Three others, who were not on the train, are also being tried for their roles as alleged accomplices.

Bilal Chatra, 24, an Algerian member of IS, would have been the second man on the train but dropped out of the plot a week earlier, it is alleged.

He had left Syria for Europe a week before to set up the exit route, prosecutors said.

Mohamed Bakkali allegedly took in the Europe-bound attackers in Budapest, Hungary, which he denies. The two were arrested in Germany in 2016.

A third man, Redouane El Amrani Ezzerrifi, allegedly piloted a boat to help in their return to Europe.

Pictured: Spencer Stone (left) and Anthony Sadler (centre), who acted in the ‘The 15:17 To Paris’, speak with director Clint Eastwood (right) in 2018

The trial serves as a bridge to the massacre of 130 people in Paris three months later, on November 13 2015, at the Bataclan music hall and restaurants and cafes.

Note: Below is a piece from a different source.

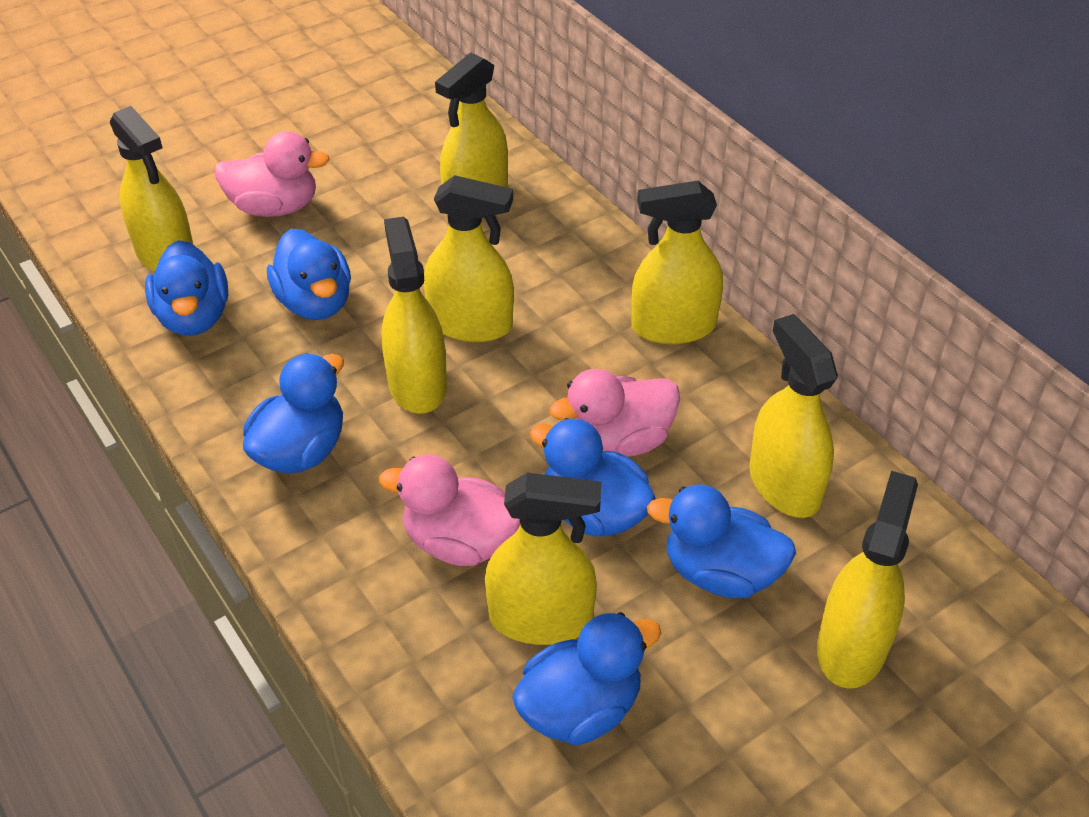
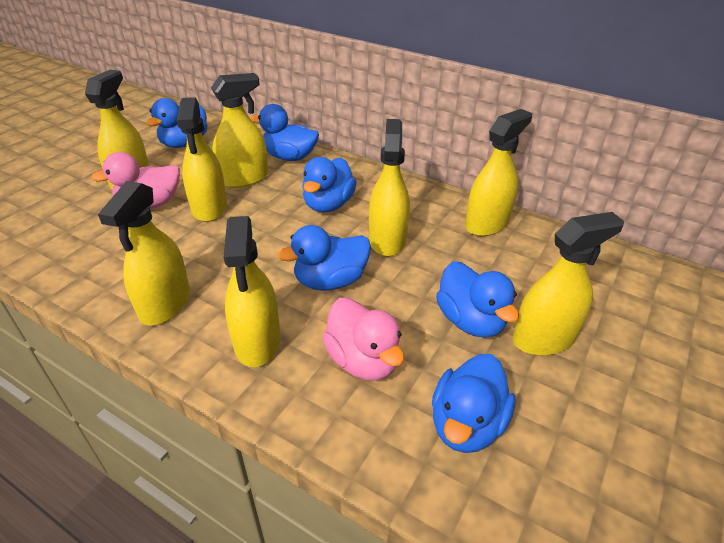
pink duck: [214,131,330,217] [379,454,520,566] [549,369,680,457] = 3 -> [91,152,180,209] [322,298,404,381] = 2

The man considered the likely mastermind of those attacks, Abdel Hamid Abaaoud, was the behind-the-scenes force of the train attack, planned in Syria, according to the prosecution.

Abaaoud travelled from Syria to Belgium with El Khazzani to organise attacks in Europe, and was holed up with him and Chatra in a Brussels apartment, according to the prosecution.

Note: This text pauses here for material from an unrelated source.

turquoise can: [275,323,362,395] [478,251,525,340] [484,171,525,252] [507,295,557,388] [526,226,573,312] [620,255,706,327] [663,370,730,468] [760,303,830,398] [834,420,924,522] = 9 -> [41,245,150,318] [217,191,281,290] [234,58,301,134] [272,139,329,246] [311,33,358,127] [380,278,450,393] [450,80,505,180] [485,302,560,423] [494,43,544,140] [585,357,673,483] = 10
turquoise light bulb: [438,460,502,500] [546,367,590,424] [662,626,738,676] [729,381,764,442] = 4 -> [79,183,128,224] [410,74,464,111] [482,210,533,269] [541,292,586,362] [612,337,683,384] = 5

Abaaoud was killed by French special forces days after the Bataclan attack.

Pictured: Relatives of the man accused of the foiled terror attack arrive in court on Monday

But before his death, his macabre organisational skills were at work in a failed plan to attack a church south of Paris in April 2015 that left a young woman dead.

Sid Ahmed Ghlam was convicted earlier this month and sentenced to life in prison.

El Khazzani ‘knowingly followed Abaaoud, but it’s been years since he was in a jihadi mindset’, his lawyer Sarah Mauger-Poliak said in a phone interview.

‘He is very affected and regrets having allowed himself to become indoctrinated in propaganda.’

The propaganda evolved into a plot to allegedly kill trapped passengers.